For instance, abolishment of the provision requiring two witnesses to be present at a sobriety test of a driver by a police officer will create serious corruption risks. With the facts of extortion and bribery being still rather common (see http://ukr.segodnya.ua/criminal/gromkie-skandaly-vokrug-policii-vzyatki-i-bandy-736908.html, http: //www.unn.com.ua/uk/news/1598478-dvokh-slidchikh-politsiyi-u-kiyevi-zatrimali-za-khabarnitstvo, http://zaxid.net/news/showNews.do?na_odeshhini_zatrimali_inspektora_politsiyi_za_habarnitstvo&objectId=1398517, http://radiotrek.rv.ua/news/na_rivnenshchyni_politseyskogo_zatrymaly_na_habari_za_dovidky_foto_210826.html), such legislative amendments are bound to raise certain concerns.

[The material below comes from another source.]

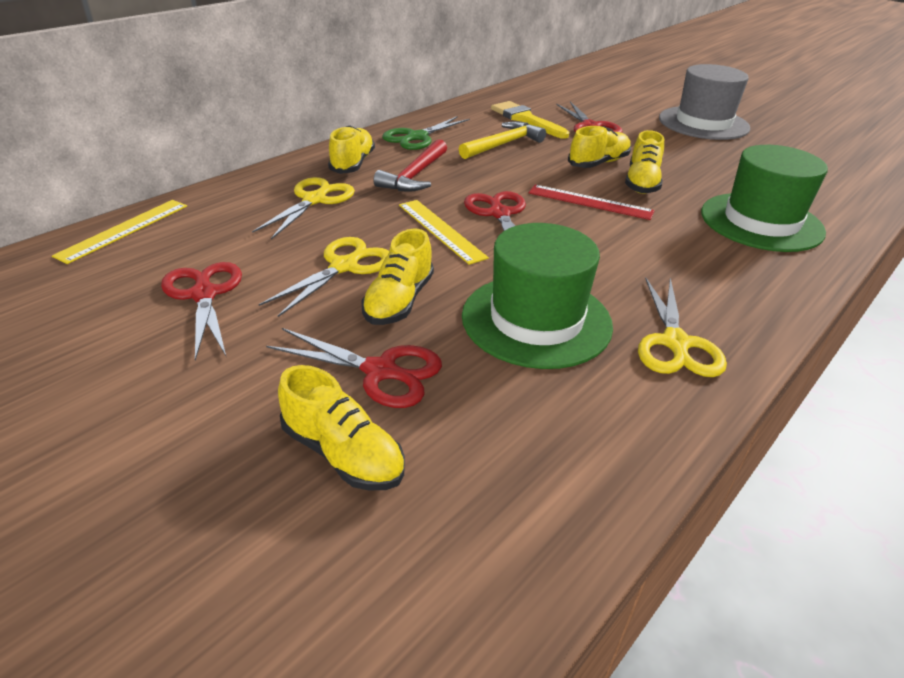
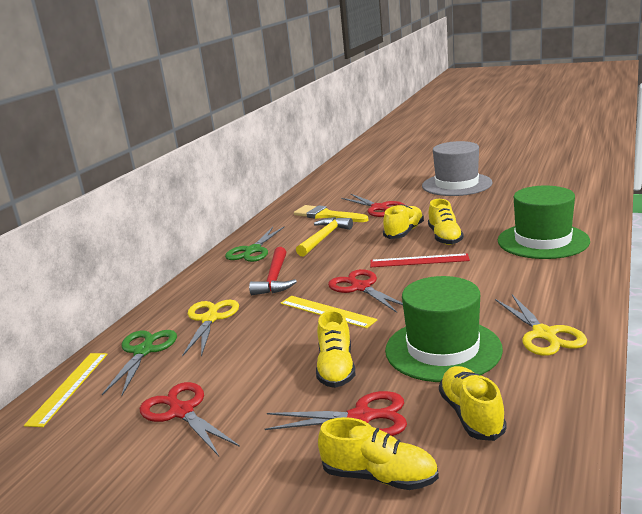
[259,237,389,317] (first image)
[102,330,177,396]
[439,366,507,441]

In their combination, the changes to the Law “On the National Police” will enable police officers to stop any vehicle, at any time, in any place, without valid reasons to do so, because they are allowed to stop anyone under suspicion that a driver is intoxicated or affected by medicines. This will, to some part, also invite bribery: what can be easier than keeping the right banknote in the documents that you need to actually place in the policemen’s hands for review, rather than just show them. Who wants additional problems? What’s more, this practice will be even more facilitated now in the absence of witnesses, and nothing will then prevent the migration of the said note to the pockets of corrupt policemen. And again, for an ordinary driver, this kind of things has hardly faded way, being ingrained in behaviour patterns through multiple and long-lasting use...

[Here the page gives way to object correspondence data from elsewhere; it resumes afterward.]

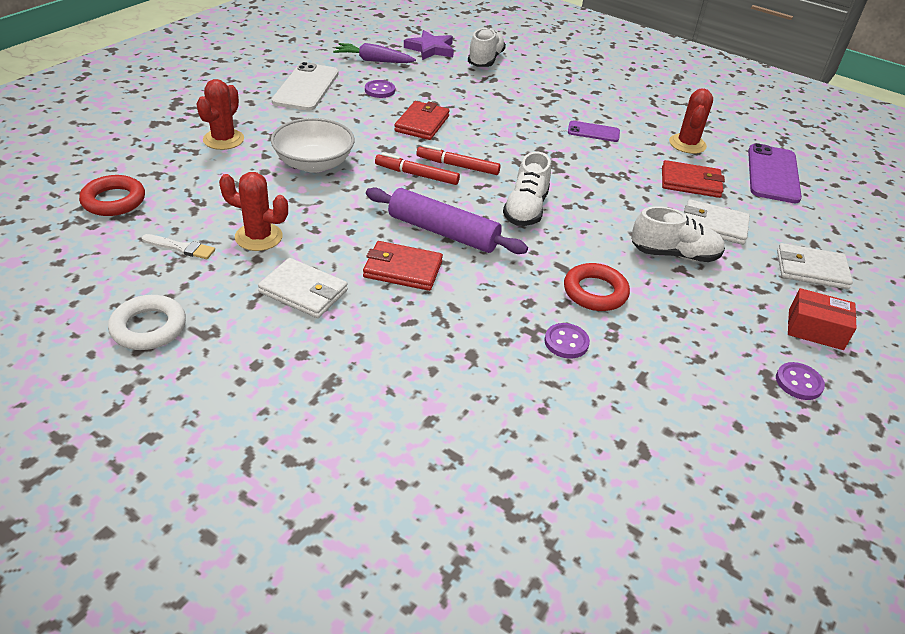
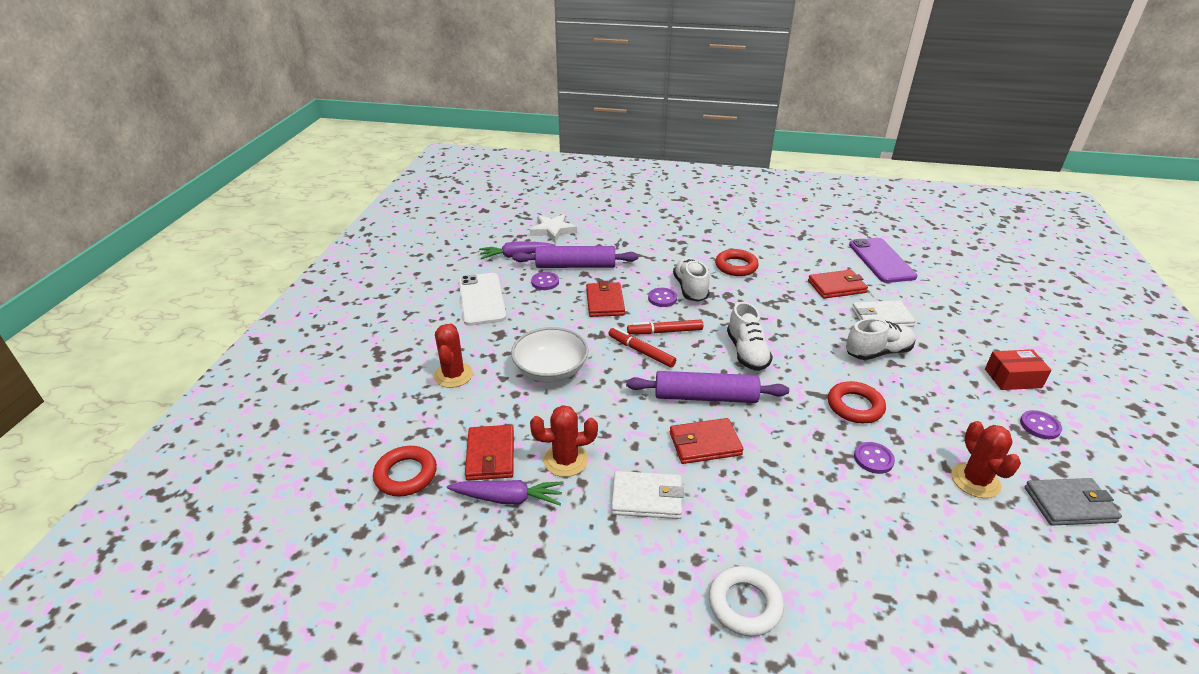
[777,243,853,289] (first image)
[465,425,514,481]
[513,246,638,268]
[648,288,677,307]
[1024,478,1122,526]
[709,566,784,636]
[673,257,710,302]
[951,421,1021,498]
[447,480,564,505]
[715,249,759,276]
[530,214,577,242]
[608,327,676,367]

Insufficiently justified is also the idea to extend the administrative detention terms for administrative offenders up to 24 hours. Why keep these persons day and night? What can be achieved by this? Probably, it would be more appropriate to leave the general detention time unchanged, but to distinctly ear-mark those administrative offences that call for a longer detention.

In overall, despite the global trends, such expansion of the police powers is now at least unreasonable. For example, in the USA, almost every week sees a recurrent scandal whipped up through policemen’s unjustified use of firearms, most often leading to shooting and the suspect’s death. And this is despite the police having a number of other munitions in the arsenal, which can be used by police officers to protect themselves and others, without resort to extreme measures. Noteworthy, legal education activities are given a great deal of attention in the USA, and the levels of legal awareness and legal culture of ordinary citizens, including police officers, is much higher there.

Therefore, it is only on the condition of the increased expertise and proficiency of police officers, their guaranteed discipline and good faith, that a relative expansion of powers and a certain presumption of their probity could be put in place.

P.S. Now there is one last question that remains open: is the internal affairs reform going to continue after the resignation of Khatia Dekanoidze on 14 November 2016?